Classification is the strength of the boundaries between objects or categories, in this case between school subjects. Classification is strong or weak depending on the `degree of insulation' between them. Strong classification has well defined boundaries between the categories and there is strong insulation between them. Each category has `its unique identity, its unique voice, its own specialised rules of internal relations' (Bernstein 1996:7).

In the case of weak classification there is less insulation between the categories, which have `less specialised discourses, less specialised identities, less specialised voices' (Bernstein, 1996: 7). For our purposes, what this means is that if the boundaries between school subjects is broken and they are not insulated from one another then they are in danger of `losing their identity' (p. 6). Moreover, there is a danger that teachers are not required to know and understand the specialised discourses, rules and internal relations of the different subjects.
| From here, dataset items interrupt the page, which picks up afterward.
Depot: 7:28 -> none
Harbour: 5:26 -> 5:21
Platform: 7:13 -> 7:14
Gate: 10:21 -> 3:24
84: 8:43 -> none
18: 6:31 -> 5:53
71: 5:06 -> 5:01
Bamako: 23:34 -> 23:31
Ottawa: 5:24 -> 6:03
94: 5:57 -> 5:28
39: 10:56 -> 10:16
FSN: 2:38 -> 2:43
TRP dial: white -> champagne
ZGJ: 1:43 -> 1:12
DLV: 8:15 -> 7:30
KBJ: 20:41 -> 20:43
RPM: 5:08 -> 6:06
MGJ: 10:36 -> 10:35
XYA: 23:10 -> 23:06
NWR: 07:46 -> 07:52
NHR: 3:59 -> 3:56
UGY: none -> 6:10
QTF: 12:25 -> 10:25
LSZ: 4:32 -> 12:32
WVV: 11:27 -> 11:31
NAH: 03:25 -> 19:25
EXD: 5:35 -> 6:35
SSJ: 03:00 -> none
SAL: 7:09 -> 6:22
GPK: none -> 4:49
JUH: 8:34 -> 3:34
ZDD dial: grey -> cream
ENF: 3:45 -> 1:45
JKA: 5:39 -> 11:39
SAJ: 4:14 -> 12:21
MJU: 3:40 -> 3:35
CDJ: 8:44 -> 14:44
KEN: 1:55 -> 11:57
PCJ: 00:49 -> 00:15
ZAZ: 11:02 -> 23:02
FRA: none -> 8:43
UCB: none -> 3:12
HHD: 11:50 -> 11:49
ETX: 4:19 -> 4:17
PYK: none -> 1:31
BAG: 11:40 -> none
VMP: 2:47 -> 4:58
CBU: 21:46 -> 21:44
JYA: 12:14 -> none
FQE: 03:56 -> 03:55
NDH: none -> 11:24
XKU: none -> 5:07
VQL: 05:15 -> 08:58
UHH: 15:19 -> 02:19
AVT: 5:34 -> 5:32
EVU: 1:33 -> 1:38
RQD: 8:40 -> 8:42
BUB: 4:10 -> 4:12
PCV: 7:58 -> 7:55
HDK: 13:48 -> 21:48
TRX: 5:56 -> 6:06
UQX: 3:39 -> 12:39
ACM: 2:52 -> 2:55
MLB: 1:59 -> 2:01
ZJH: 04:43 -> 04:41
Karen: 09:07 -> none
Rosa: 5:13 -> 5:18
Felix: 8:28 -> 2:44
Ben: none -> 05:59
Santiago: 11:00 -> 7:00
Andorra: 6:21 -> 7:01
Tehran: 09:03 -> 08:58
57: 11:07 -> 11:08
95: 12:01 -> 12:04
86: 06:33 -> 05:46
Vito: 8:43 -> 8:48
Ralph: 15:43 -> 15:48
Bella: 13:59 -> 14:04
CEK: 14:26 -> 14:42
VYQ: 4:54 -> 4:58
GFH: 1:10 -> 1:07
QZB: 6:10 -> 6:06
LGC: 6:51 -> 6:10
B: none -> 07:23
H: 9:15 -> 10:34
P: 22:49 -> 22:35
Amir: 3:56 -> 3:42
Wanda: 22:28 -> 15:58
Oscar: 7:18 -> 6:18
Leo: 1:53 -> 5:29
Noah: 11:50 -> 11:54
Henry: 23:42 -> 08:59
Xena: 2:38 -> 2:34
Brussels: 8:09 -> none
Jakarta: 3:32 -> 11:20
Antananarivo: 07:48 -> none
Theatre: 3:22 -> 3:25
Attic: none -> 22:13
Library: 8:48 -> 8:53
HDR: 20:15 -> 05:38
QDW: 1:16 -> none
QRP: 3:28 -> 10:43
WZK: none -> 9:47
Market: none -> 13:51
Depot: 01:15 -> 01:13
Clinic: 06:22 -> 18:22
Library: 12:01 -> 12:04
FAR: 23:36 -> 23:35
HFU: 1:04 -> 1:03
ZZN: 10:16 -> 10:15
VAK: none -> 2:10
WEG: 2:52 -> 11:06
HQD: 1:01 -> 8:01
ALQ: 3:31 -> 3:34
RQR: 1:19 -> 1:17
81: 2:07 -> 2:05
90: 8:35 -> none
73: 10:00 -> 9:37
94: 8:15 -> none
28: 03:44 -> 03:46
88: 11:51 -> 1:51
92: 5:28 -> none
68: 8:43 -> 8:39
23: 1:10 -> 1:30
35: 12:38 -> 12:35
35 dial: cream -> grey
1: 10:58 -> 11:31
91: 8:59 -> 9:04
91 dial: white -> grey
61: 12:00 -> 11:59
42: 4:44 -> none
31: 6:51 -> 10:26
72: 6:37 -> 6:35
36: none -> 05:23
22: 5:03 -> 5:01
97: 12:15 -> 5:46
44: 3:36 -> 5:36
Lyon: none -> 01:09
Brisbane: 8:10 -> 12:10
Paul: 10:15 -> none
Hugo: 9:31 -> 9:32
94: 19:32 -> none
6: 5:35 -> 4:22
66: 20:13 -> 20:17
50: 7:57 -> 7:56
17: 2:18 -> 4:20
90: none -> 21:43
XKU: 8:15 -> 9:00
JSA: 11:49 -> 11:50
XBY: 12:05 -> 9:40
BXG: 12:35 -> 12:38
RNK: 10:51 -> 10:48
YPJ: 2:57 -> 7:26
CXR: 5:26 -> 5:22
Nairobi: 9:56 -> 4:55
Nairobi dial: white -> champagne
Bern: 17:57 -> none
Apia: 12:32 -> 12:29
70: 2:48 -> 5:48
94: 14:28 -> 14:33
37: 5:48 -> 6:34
Literature review There is little research in South Africa that focuses specifically on Life Skills in the Foundation Phase. Sheldon's (2015) research in two Grade 3 classrooms found that teachers did not think that Life Skills was an important subject in the overall Foundation Phase programme nor did they take it very seriously. Krishna's (2013) research with Grade 1 teachers highlights a lack of training and support, and teachers struggling with content, planning and assessment. Although she does not specifically draw attention to it, the data shows teachers' lack of specialised knowledge across disciplinary areas. This confirms the findings of Mosia (2011) who discovered that teachers find Life Skills difficult to teach because of inadequate preparation. Beni, Stears and James' (2017) research focused on Natural Sciences. They show that teachers avoided teaching natural science, lacked specialised content knowledge and were unable to integrate it into other subject areas. Malan (2014) notes that the specialised knowledge required to teach musical understanding is not clearly delineated in the CAPS curriculum for a generalist Foundation Phase teacher.